▸ PROBLEM TO WORK ON
Please copy every row below line for line, without changing a character. Leave the pictures out of your copy.

(Dataset items)
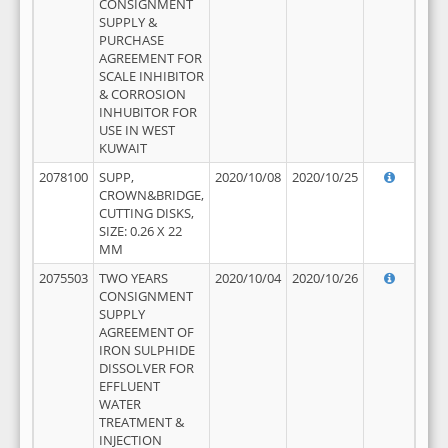
CONSIGNMENT
SUPPLY &
PURCHASE
AGREEMENT FOR
SCALE INHIBITOR
& CORROSION
INHUBITOR FOR
USE IN WEST
KUWAIT
2078100
SUPP,
2020/10/08
2020/10/25
CROWN&BRIDGE,
CUTTING DISKS,
SIZE: 0.26 X 22
MM
2075503
TWO YEARS
2020/10/04
2020/10/26
CONSIGNMENT
SUPPLY
AGREEMENT OF
IRON SULPHIDE
DISSOLVER FOR
EFFLUENT
WATER
TREATMENT &
INJECTION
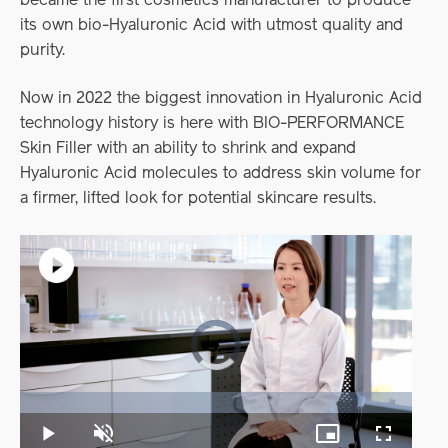
became the first cosmetics manufacturer to produce
its own bio-Hyaluronic Acid with utmost quality and
purity.
Now in 2022 the biggest innovation in Hyaluronic Acid
technology history is here with BIO-PERFORMANCE
Skin Filler with an ability to shrink and expand
Hyaluronic Acid molecules to address skin volume for
a firmer, lifted look for potential skincare results.
Video
Player
is
loading.
Loaded
:
0%
Play
Unmute
Picture-
Fullscreen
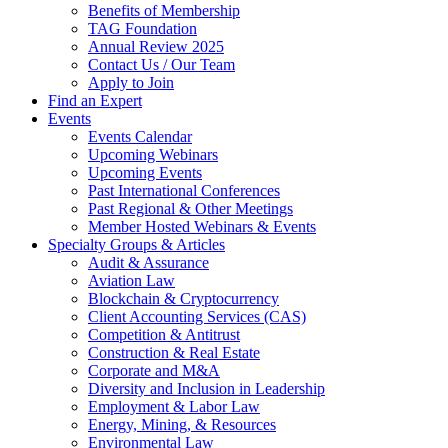
Benefits of Membership
TAG Foundation
Annual Review 2025
Contact Us / Our Team
Apply to Join
Find an Expert
Events
Events Calendar
Upcoming Webinars
Upcoming Events
Past International Conferences
Past Regional & Other Meetings
Member Hosted Webinars & Events
Specialty Groups & Articles
Audit & Assurance
Aviation Law
Blockchain & Cryptocurrency
Client Accounting Services (CAS)
Competition & Antitrust
Construction & Real Estate
Corporate and M&A
Diversity and Inclusion in Leadership
Employment & Labor Law
Energy, Mining, & Resources
Environmental Law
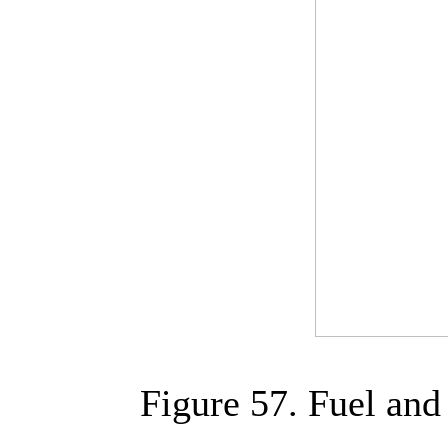
Figure 57. Fuel an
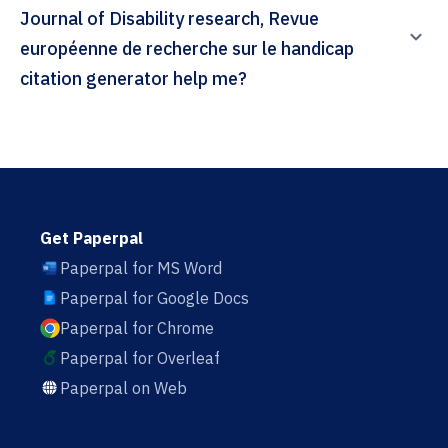
Journal of Disability research, Revue
européenne de recherche sur le handicap
citation generator help me?
Get Paperpal
Paperpal for MS Word
Paperpal for Google Docs
Paperpal for Chrome
Paperpal for Overleaf
Paperpal on Web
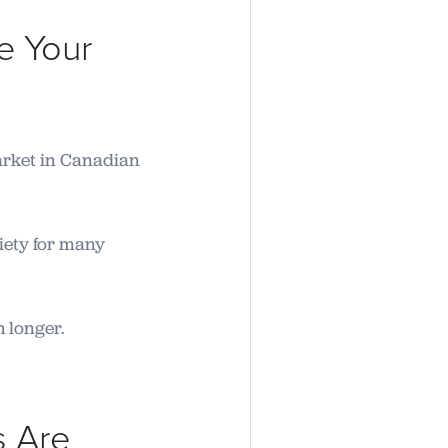
e Your
arket in Canadian
iety for many
h longer.
s Are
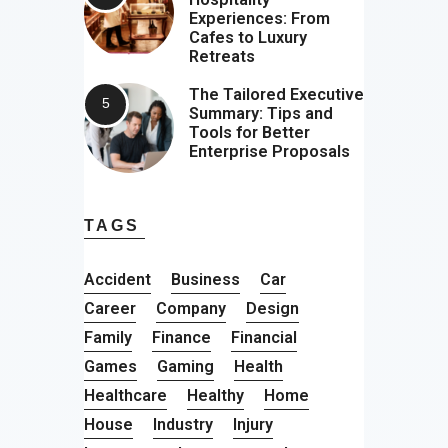
Experiences: From
Cafes to Luxury
Retreats
The Tailored Executive
Summary: Tips and
Tools for Better
Enterprise Proposals
TAGS
Accident
Business
Car
Career
Company
Design
Family
Finance
Financial
Games
Gaming
Health
Healthcare
Healthy
Home
House
Industry
Injury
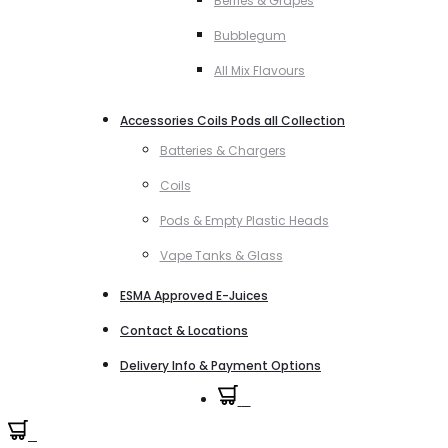
Berries & Grapes
Bubblegum
All Mix Flavours
Accessories Coils Pods all Collection
Batteries & Chargers
Coils
Pods & Empty Plastic Heads
Vape Tanks & Glass
ESMA Approved E-Juices
Contact & Locations
Delivery Info & Payment Options
0
0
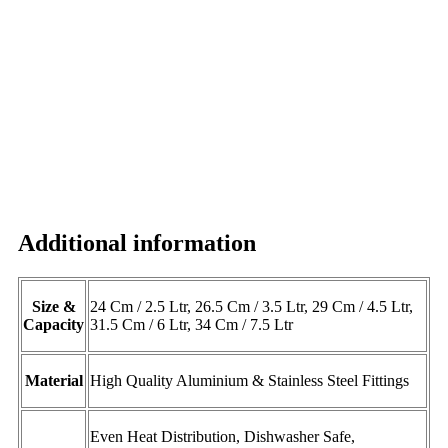
Additional information
Size &
24 Cm / 2.5 Ltr, 26.5 Cm / 3.5 Ltr, 29 Cm / 4.5 Ltr,
Capacity
31.5 Cm / 6 Ltr, 34 Cm / 7.5 Ltr
Material
High Quality Aluminium & Stainless Steel Fittings
Even Heat Distribution, Dishwasher Safe,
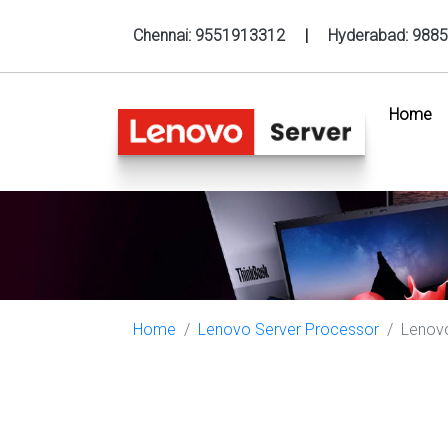
Chennai:
9551913312
|
Hyderabad:
9885
Home
(c
Home
Lenovo Server Processor
Lenovo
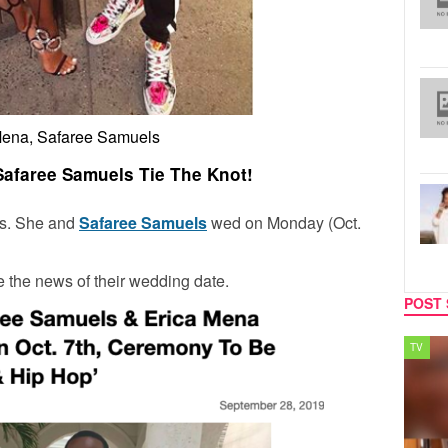
Mena, Safaree Samuels
afaree Samuels Tie The Knot!
els. She and
Safaree Samuels
wed on Monday (Oct.
e the news of their wedding date.
POST 
SPORTS
TV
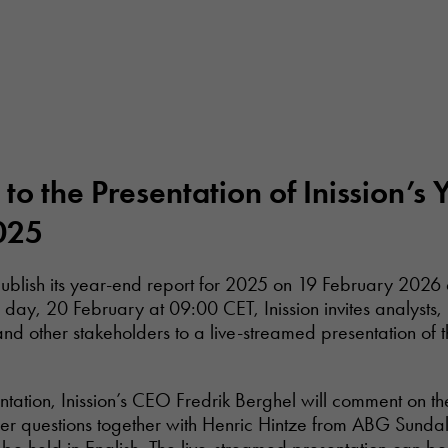
n to the Presentation of Inission’s
025
 publish its year-end report for 2025 on 19 February 2026
 day, 20 February at 09:00 CET, Inission invites analysts,
and other stakeholders to a live-streamed presentation of 
ntation, Inission’s CEO Fredrik Berghel will comment on t
r questions together with Henric Hintze from ABG Sundal 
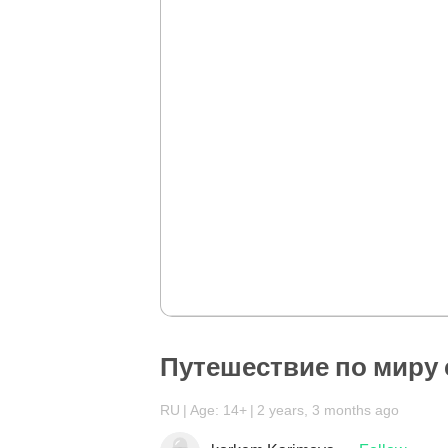
Путешествие по миру
RU
Age: 14+
2 years, 3 months ago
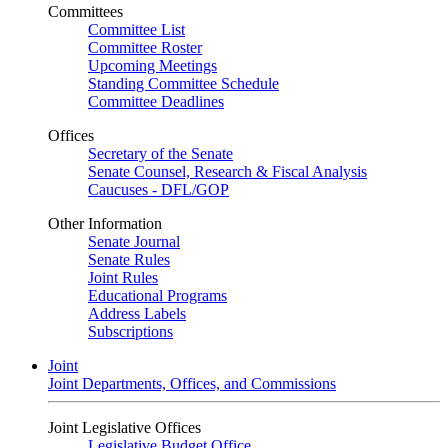
Committees
Committee List
Committee Roster
Upcoming Meetings
Standing Committee Schedule
Committee Deadlines
Offices
Secretary of the Senate
Senate Counsel, Research & Fiscal Analysis
Caucuses - DFL/GOP
Other Information
Senate Journal
Senate Rules
Joint Rules
Educational Programs
Address Labels
Subscriptions
Joint
Joint Departments, Offices, and Commissions
Joint Legislative Offices
Legislative Budget Office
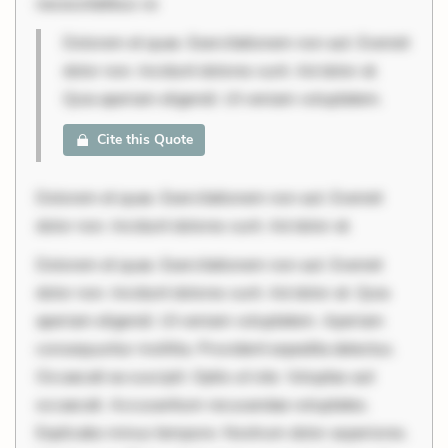
necessitatibus vo
Dolorem et quae. Exercitationem non aut. Eveniet
dolor non. Incidunt dolores sunt. Ad dolor at.
Quia aperiam eligendi. Ut veniam voluptatem.
Cite this Quote
Dolorem et quae. Exercitationem non aut. Eveniet
dolor non. Incidunt dolores sunt. Ad dolor at.
Dolorem et quae. Exercitationem non aut. Eveniet
dolor non. Incidunt dolores sunt. Ad dolor at. Quia
aperiam eligendi. Ut veniam voluptatem. Aperiam
consequuntur mollitia. Provident expedita delectus.
Occaecati ea suscipit. Optio ut iste. Voluptas aut
occaecati. Accusantium recusandae voluptates.
Explicabo minus tempore. Nostrum dolor asperiores.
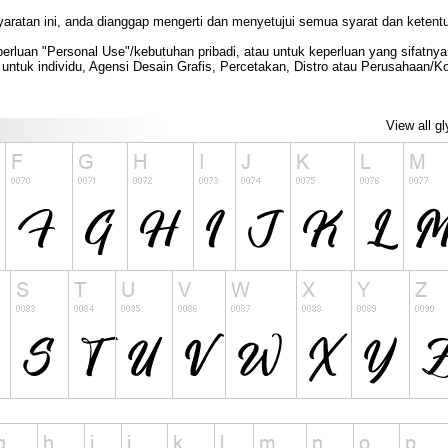
yaratan ini, anda dianggap mengerti dan menyetujui semua syarat dan ketent
rluan "Personal Use"/kebutuhan pribadi, atau untuk keperluan yang sifatnya t
untuk individu, Agensi Desain Grafis, Percetakan, Distro atau Perusahaan/
View all g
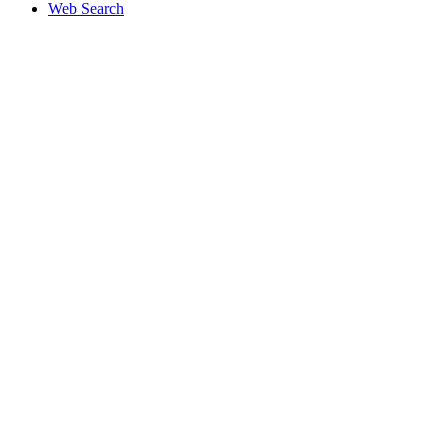
Web Search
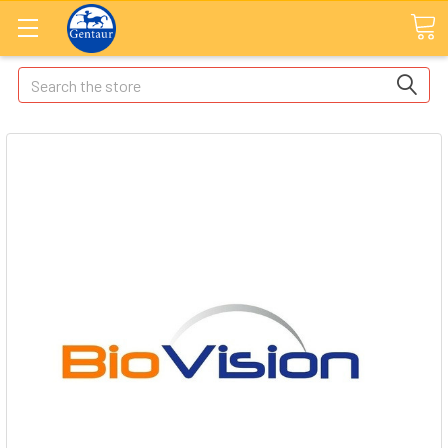
Search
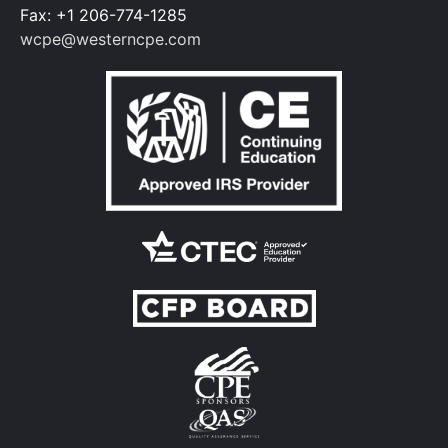
Fax: +1 206-774-1285
wcpe@westerncpe.com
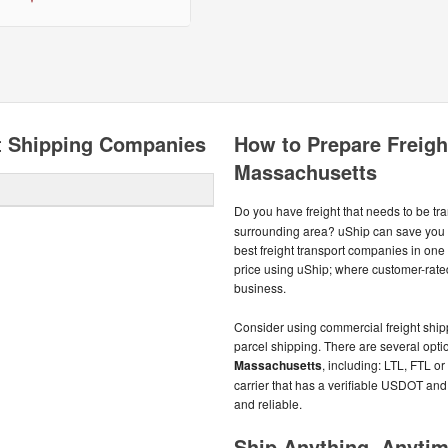
t Shipping Companies
How to Prepare Freight
Massachusetts
Do you have freight that needs to be t
surrounding area? uShip can save you 
best freight transport companies in one 
price using uShip; where customer-rate
business.
Consider using commercial freight shippe
parcel shipping. There are several optio
Massachusetts
, including: LTL, FTL or
carrier that has a verifiable USDOT and
and reliable.
Ship Anything, Anyti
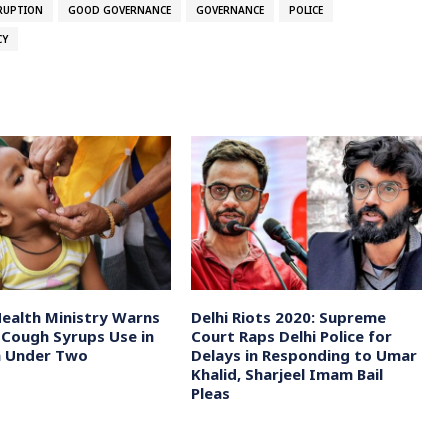
RUPTION
GOOD GOVERNANCE
GOVERNANCE
POLICE
CY
Health Ministry Warns
Delhi Riots 2020: Supreme
 Cough Syrups Use in
Court Raps Delhi Police for
n Under Two
Delays in Responding to Umar
Khalid, Sharjeel Imam Bail
Pleas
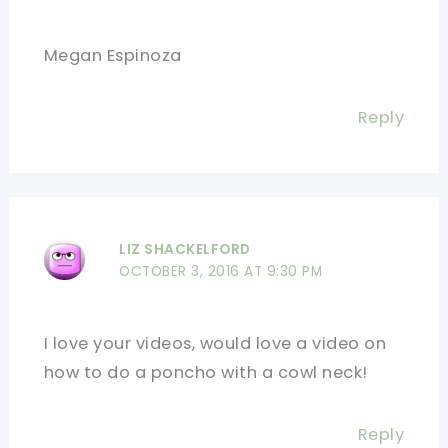
Megan Espinoza
Reply
LIZ SHACKELFORD
OCTOBER 3, 2016 AT 9:30 PM
I love your videos, would love a video on
how to do a poncho with a cowl neck!
Reply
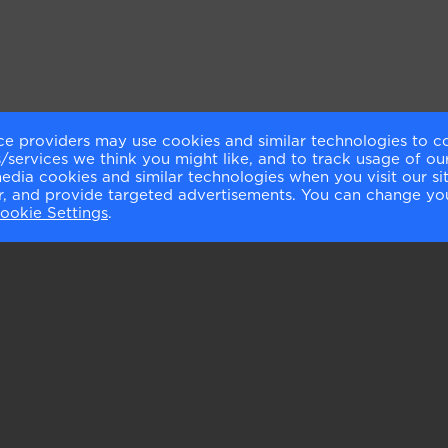
ce providers may use cookies and similar technologies to c
services we think you might like, and to track usage of our
media cookies and similar technologies when you visit our s
or, and provide targeted advertisements. You can change yo
ookie Settings
.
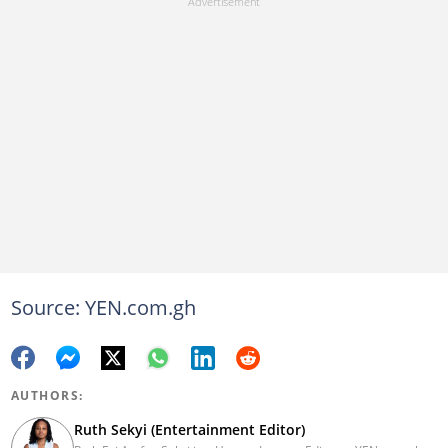
Source: YEN.com.gh
AUTHORS:
Ruth Sekyi (Entertainment Editor)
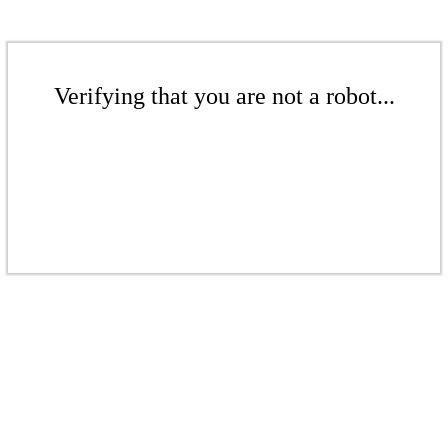
Verifying that you are not a robot...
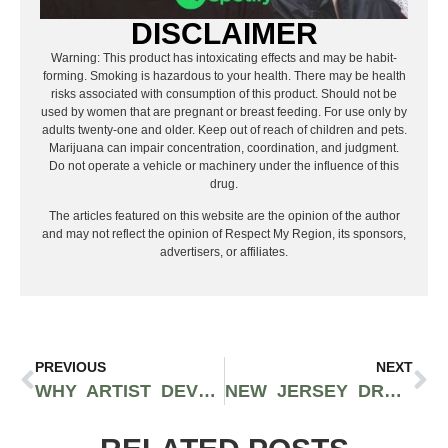
DISCLAIMER
Warning: This product has intoxicating effects and may be habit-
forming. Smoking is hazardous to your health. There may be health
risks associated with consumption of this product. Should not be
used by women that are pregnant or breast feeding. For use only by
adults twenty-one and older. Keep out of reach of children and pets.
Marijuana can impair concentration, coordination, and judgment.
Do not operate a vehicle or machinery under the influence of this
drug.
The articles featured on this website are the opinion of the author
and may not reflect the opinion of Respect My Region, its sponsors,
advertisers, or affiliates.
PREVIOUS
NEXT
WHY ARTIST DEVELOPMENT IS SO IMPORTANT FOR RAPPERS AND HIP-HOP ARTISTS
NEW JERSEY DRUMMER BRANDON ESSIG DISCUSSES PERFECTING HIS CRAFT OVER 20 YEARS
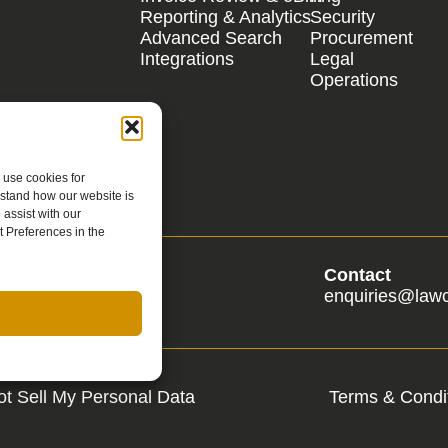
Reporting & Analytics
Security
Advanced Search
Procurement
Integrations
Legal
Operations
 use cookies for
rstand how our website is
assist with our
 Preferences in the
s
Contact
s@lawcadia.com
enquiries@law
t Sell My Personal Data
Terms & Condit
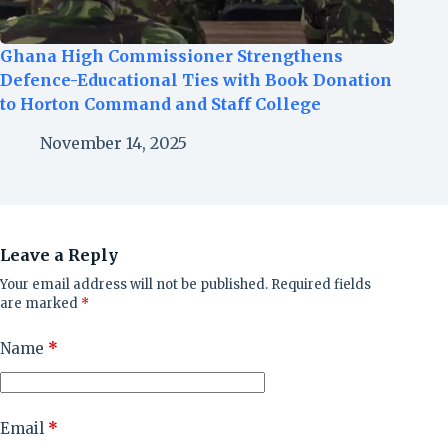
Ghana High Commissioner Strengthens
Defence-Educational Ties with Book Donation
to Horton Command and Staff College
November 14, 2025
Leave a Reply
Your email address will not be published.
Required fields
are marked
*
Name
*
Email
*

▸ RESULT BELOW
CONSIGNMENT
SUPPLY &
PURCHASE
AGREEMENT FOR
SCALE INHIBITOR
& CORROSION
INHUBITOR FOR
USE IN WEST
KUWAIT
2078100
SUPP,
2020/10/08
2020/10/25
CROWN&BRIDGE,
CUTTING DISKS,
SIZE: 0.26 X 22
MM
2075503
TWO YEARS
2020/10/04
2020/10/26
CONSIGNMENT
SUPPLY
AGREEMENT OF
IRON SULPHIDE
DISSOLVER FOR
EFFLUENT
WATER
TREATMENT &
INJECTION
became the first cosmetics manufacturer to produce
its own bio-Hyaluronic Acid with utmost quality and
purity.
Now in 2022 the biggest innovation in Hyaluronic Acid
technology history is here with BIO-PERFORMANCE
Skin Filler with an ability to shrink and expand
Hyaluronic Acid molecules to address skin volume for
a firmer, lifted look for potential skincare results.
Video
Player
is
loading.
Loaded
:
0%
Play
Unmute
Picture-
Fullscreen
Benefits of Membership
TAG Foundation
Annual Review 2025
Contact Us / Our Team
Apply to Join
Find an Expert
Events
Events Calendar
Upcoming Webinars
Upcoming Events
Past International Conferences
Past Regional & Other Meetings
Member Hosted Webinars & Events
Specialty Groups & Articles
Audit & Assurance
Aviation Law
Blockchain & Cryptocurrency
Client Accounting Services (CAS)
Competition & Antitrust
Construction & Real Estate
Corporate and M&A
Diversity and Inclusion in Leadership
Employment & Labor Law
Energy, Mining, & Resources
Environmental Law
Figure 57. Fuel an
Journal of Disability research, Revue
européenne de recherche sur le handicap
citation generator help me?
Get Paperpal
Paperpal for MS Word
Paperpal for Google Docs
Paperpal for Chrome
Paperpal for Overleaf
Paperpal on Web
e Your
arket in Canadian
iety for many
h longer.
s Are
Experiences: From
Cafes to Luxury
Retreats
The Tailored Executive
Summary: Tips and
Tools for Better
Enterprise Proposals
TAGS
Accident
Business
Car
Career
Company
Design
Family
Finance
Financial
Games
Gaming
Health
Healthcare
Healthy
Home
House
Industry
Injury
Berries & Grapes
Bubblegum
All Mix Flavours
Accessories Coils Pods all Collection
Batteries & Chargers
Coils
Pods & Empty Plastic Heads
Vape Tanks & Glass
ESMA Approved E-Juices
Contact & Locations
Delivery Info & Payment Options
0
0
Additional information
Size &
24 Cm / 2.5 Ltr, 26.5 Cm / 3.5 Ltr, 29 Cm / 4.5 Ltr,
Capacity
31.5 Cm / 6 Ltr, 34 Cm / 7.5 Ltr
Material
High Quality Aluminium & Stainless Steel Fittings
Even Heat Distribution, Dishwasher Safe,
Chennai:
9551913312
|
Hyderabad:
9885
Home
(c
Home
Lenovo Server Processor
Lenovo
Mena, Safaree Samuels
afaree Samuels Tie The Knot!
els. She and
Safaree Samuels
wed on Monday (Oct.
e the news of their wedding date.
POST 
SPORTS
TV
n to the Presentation of Inission’s
025
 publish its year-end report for 2025 on 19 February 2026
 day, 20 February at 09:00 CET, Inission invites analysts,
and other stakeholders to a live-streamed presentation of 
ntation, Inission’s CEO Fredrik Berghel will comment on t
r questions together with Henric Hintze from ABG Sundal 
Путешествие по миру
RU
Age: 14+
2 years, 3 months ago
Committees
Committee List
Committee Roster
Upcoming Meetings
Standing Committee Schedule
Committee Deadlines
Offices
Secretary of the Senate
Senate Counsel, Research & Fiscal Analysis
Caucuses - DFL/GOP
Other Information
Senate Journal
Senate Rules
Joint Rules
Educational Programs
Address Labels
Subscriptions
Joint
Joint Departments, Offices, and Commissions
Joint Legislative Offices
Legislative Budget Office
necessitatibus vo
Dolorem et quae. Exercitationem non aut. Eveniet
dolor non. Incidunt dolores sunt. Ad dolor at.
Quia aperiam eligendi. Ut veniam voluptatem.
Cite this Quote
Dolorem et quae. Exercitationem non aut. Eveniet
dolor non. Incidunt dolores sunt. Ad dolor at.
Dolorem et quae. Exercitationem non aut. Eveniet
dolor non. Incidunt dolores sunt. Ad dolor at. Quia
aperiam eligendi. Ut veniam voluptatem. Aperiam
consequuntur mollitia. Provident expedita delectus.
Occaecati ea suscipit. Optio ut iste. Voluptas aut
occaecati. Accusantium recusandae voluptates.
Explicabo minus tempore. Nostrum dolor asperiores.
yaratan ini, anda dianggap mengerti dan menyetujui semua syarat dan ketent
rluan "Personal Use"/kebutuhan pribadi, atau untuk keperluan yang sifatnya t
untuk individu, Agensi Desain Grafis, Percetakan, Distro atau Perusahaan/
View all g
Web Search
Search
Fax: +1 206-774-1285
wcpe@westerncpe.com
t Shipping Companies
How to Prepare Freight
Massachusetts
Do you have freight that needs to be t
surrounding area? uShip can save you 
best freight transport companies in one 
price using uShip; where customer-rate
business.
Consider using commercial freight shippe
parcel shipping. There are several optio
Massachusetts
, including: LTL, FTL or
carrier that has a verifiable USDOT and
and reliable.
Ship Anything, Anyti
RUPTION
GOOD GOVERNANCE
GOVERNANCE
POLICE
CY
Health Ministry Warns
Delhi Riots 2020: Supreme
 Cough Syrups Use in
Court Raps Delhi Police for
n Under Two
Delays in Responding to Umar
Khalid, Sharjeel Imam Bail
Pleas
Megan Espinoza
Reply
LIZ SHACKELFORD
OCTOBER 3, 2016 AT 9:30 PM
I love your videos, would love a video on
how to do a poncho with a cowl neck!
Reply
ce providers may use cookies and similar technologies to c
services we think you might like, and to track usage of our
media cookies and similar technologies when you visit our s
or, and provide targeted advertisements. You can change yo
ookie Settings
.
Source: YEN.com.gh
AUTHORS:
Ruth Sekyi (Entertainment Editor)
Verifying that you are not a robot...
DISCLAIMER
Warning: This product has intoxicating effects and may be habit-
forming. Smoking is hazardous to your health. There may be health
risks associated with consumption of this product. Should not be
used by women that are pregnant or breast feeding. For use only by
adults twenty-one and older. Keep out of reach of children and pets.
Marijuana can impair concentration, coordination, and judgment.
Do not operate a vehicle or machinery under the influence of this
drug.
The articles featured on this website are the opinion of the author
and may not reflect the opinion of Respect My Region, its sponsors,
advertisers, or affiliates.
PREVIOUS
NEXT
WHY ARTIST DEVELOPMENT IS SO IMPORTANT FOR RAPPERS AND HIP-HOP ARTISTS
NEW JERSEY DRUMMER BRANDON ESSIG DISCUSSES PERFECTING HIS CRAFT OVER 20 YEARS
Reporting & Analytics
Security
Advanced Search
Procurement
Integrations
Legal
Operations
 use cookies for
rstand how our website is
assist with our
 Preferences in the
s
Contact
s@lawcadia.com
enquiries@law
t Sell My Personal Data
Terms & Condit
Ghana High Commissioner Strengthens
Defence-Educational Ties with Book Donation
to Horton Command and Staff College
November 14, 2025
Leave a Reply
Your email address will not be published.
Required fields
are marked
*
Name
*
Email
*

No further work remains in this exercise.